*PETUNJUK PENGERJAAN:*
**A)** Tulis kembali bagian teks tentang pembangunan desa antara "Meskipun demikian, pembangunan" dan "pada kemiskinan penduduk.", inklusif, dengan mengganti "prasarana" menjadi "infrastruktur".
**B)** Menurut teks tentang pembangunan desa, partisipasi masyarakat yang ada masih terbatas pada apa?
**C)** Terjemahkan kalimat dari teks tentang pembangunan desa ini ke dalam bahasa Inggris: "Masyarakat masih dianggap sebagai obyek/sasaran yang akan di bangun."

Jumat, 21 Juni 2013

MAKALAH PEMDA



+BAB I
PENDAHULUAN
1.1            Latar Belakang Masalah
Pembangunan desa memegang peranan yang penting karena merupakan bagian yang tidak terpisahkan dan hakikatnya bersinergi terhadap pembangunan daerah dan nasional. Hal tersebut terlihat melalui banyaknya program pembangunan yang di rancang pemerintah untuk pembangunan desa. Hampir seluruh instansi, terutama pemerintah daerah mengakomodir pembangunan desa dalam program kerjanya. Tentunya berlandaskan pemahaman bahwa desa sebagai kesatuan geografis terdepan yang merupkan tempat sebagian besar penduduk bermukim. Dalam struktur pemerintahan, desa menempati posisi terbawah, akan tetapi justru terdepan dan langsung berada di tengah masyarakat. Karenanya dapat di pastikan apapun bentuk setiap program pembangunan dari pemerintah akan selalu bermuara kedesa.
Meskipun demikian, pembangunan desa masih memiliki berbagai permasalahan, seperti adanya desa terpencil atau terisolir (centre of excellent), masih minimnya prasarana sosial ekonomi serta penyebaran jumlah tenaga kerja produktif yang tidak seimbang, termasuk tingkat produktifitas, tingkat pendapatan masyarakat dan tingkat pendidikan yang relatif masih rendah.semuanya itu pada akhirnya berkontribusi pada kemiskinan penduduk.
Faktor tersebut menyebabkan pemerintah semakin intensif menggulirkan progran dan proyek pembangunan dalam pelaksanaan pembangunan desa. Namun demikian program atau proyek yang diarahkan dalam pembangunan desa justru tidak dapat berjalam optimal, karena kebanyakan di rencanakan jauh dari desa (Korten, 1988:247). Masyarakat masih dianggap sebagai obyek/sasaran yang akan di bangun. Hubungan yang terbangun adalah pemerintah sebagai subyek /pelaku pembangunan dan masyarakat desa sebagai obyek/sasaran pembangunan (Kartasasmita, 1996:144). Partisipasi yang ada masih sebatas pemanfaatan hasil. Tingkat partisipasi dalam pembangunan masih terbatas, misalnya masih sebatas peran serta secara fisik tampa berperan secara luas sejak dari perencanaan sampai evalusasi.
Kondisi tersebut mengakibatkan peranan pemerintah semakin besar. Pemerintah berperan dominan sejak dari perencanaan hingga pelaksnaan program atau proyek pembangunan. Fakta ini berangkat dari perspektif stakeholders perintah bahwa berhasilnya program atau proyek pembangunan diukur dari penyelesain yang tepat pada waktunya (efesiensi dan efektifitas)  serta sesuai dengan rencana yang di tetapkan. Dengan orientasi seperti ini, tentunya masyarakat desa beserta stakeholder lainya didesa yang seharusnya  memiliki peranan yang besar tidak dapat mengembangkan kemampuanya dan menjadi “terbelenggu” dalam berinovasi. Hal tersebut misalnya dapat dilihat dari iplementasi program bantuan desa (Bangdes) selama ini, justru peranan birokrat pemerintah yang amat menonjol.

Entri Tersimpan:
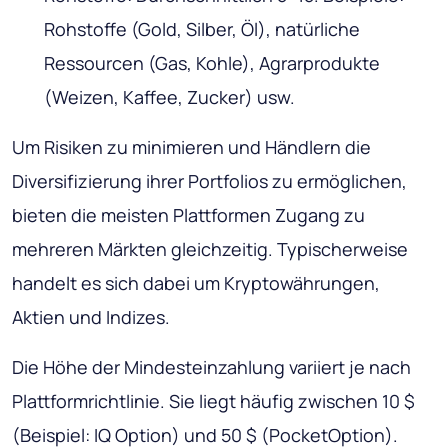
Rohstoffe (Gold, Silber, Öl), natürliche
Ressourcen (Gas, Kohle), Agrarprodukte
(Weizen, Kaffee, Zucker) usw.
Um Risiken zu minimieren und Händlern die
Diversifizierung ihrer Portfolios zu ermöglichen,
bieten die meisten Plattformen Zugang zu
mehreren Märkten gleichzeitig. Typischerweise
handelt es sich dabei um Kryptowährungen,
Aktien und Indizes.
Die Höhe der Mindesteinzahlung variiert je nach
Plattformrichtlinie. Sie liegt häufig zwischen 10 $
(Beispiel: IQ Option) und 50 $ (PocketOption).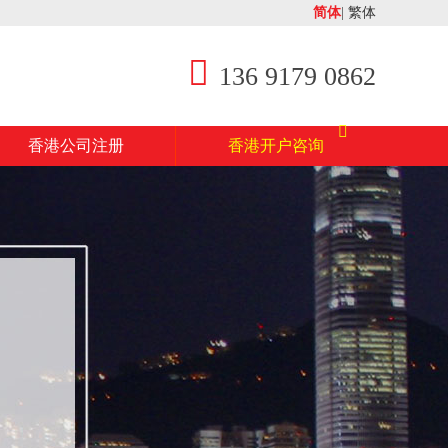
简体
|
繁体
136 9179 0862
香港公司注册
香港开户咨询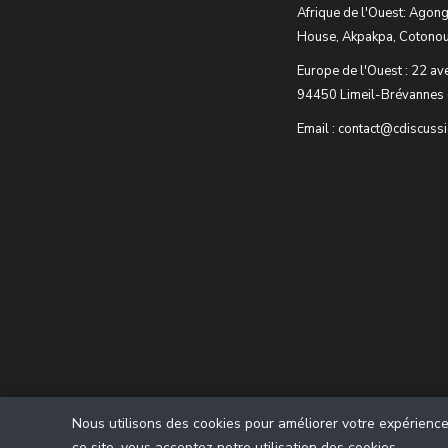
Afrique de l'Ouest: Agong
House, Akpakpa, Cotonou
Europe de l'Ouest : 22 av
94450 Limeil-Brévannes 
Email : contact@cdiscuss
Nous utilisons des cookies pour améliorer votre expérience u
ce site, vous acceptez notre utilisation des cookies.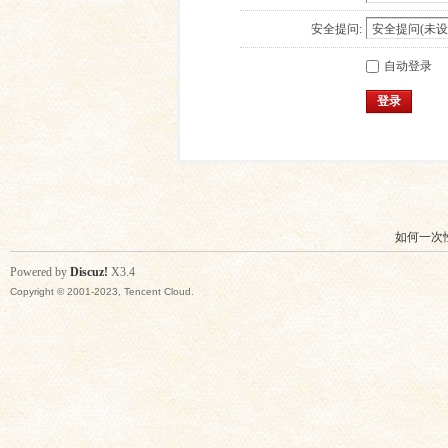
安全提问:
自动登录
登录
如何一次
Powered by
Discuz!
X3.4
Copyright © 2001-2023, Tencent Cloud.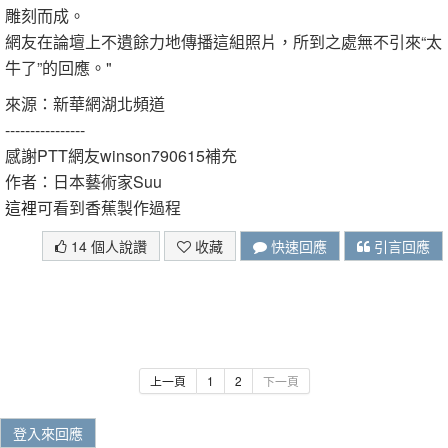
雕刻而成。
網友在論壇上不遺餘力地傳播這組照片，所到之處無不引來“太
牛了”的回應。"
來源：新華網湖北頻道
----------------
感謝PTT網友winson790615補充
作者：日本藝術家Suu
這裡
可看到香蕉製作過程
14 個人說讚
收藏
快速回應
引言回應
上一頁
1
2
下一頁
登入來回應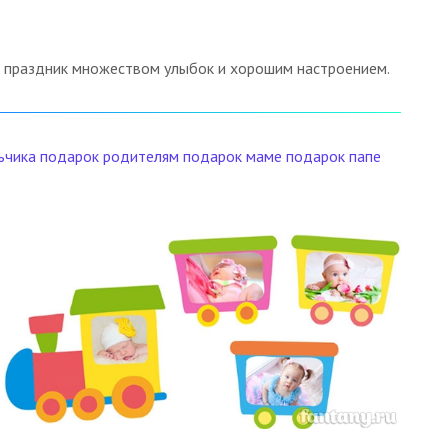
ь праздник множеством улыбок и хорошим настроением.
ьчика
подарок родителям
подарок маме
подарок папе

*JAWABAN PER NOMOR:*
**A)**
Meskipun demikian, pembangunan desa masih memiliki berbagai permasalahan, seperti adanya desa terpencil atau terisolir (centre of excellent), masih minimnya infrastruktur sosial ekonomi serta penyebaran jumlah tenaga kerja produktif yang tidak seimbang, termasuk tingkat produktifitas, tingkat pendapatan masyarakat dan tingkat pendidikan yang relatif masih rendah.semuanya itu pada akhirnya berkontribusi pada kemiskinan penduduk.

**B)** Masih sebatas pemanfaatan hasil.

**C)** The community is still regarded as an object/target to be developed.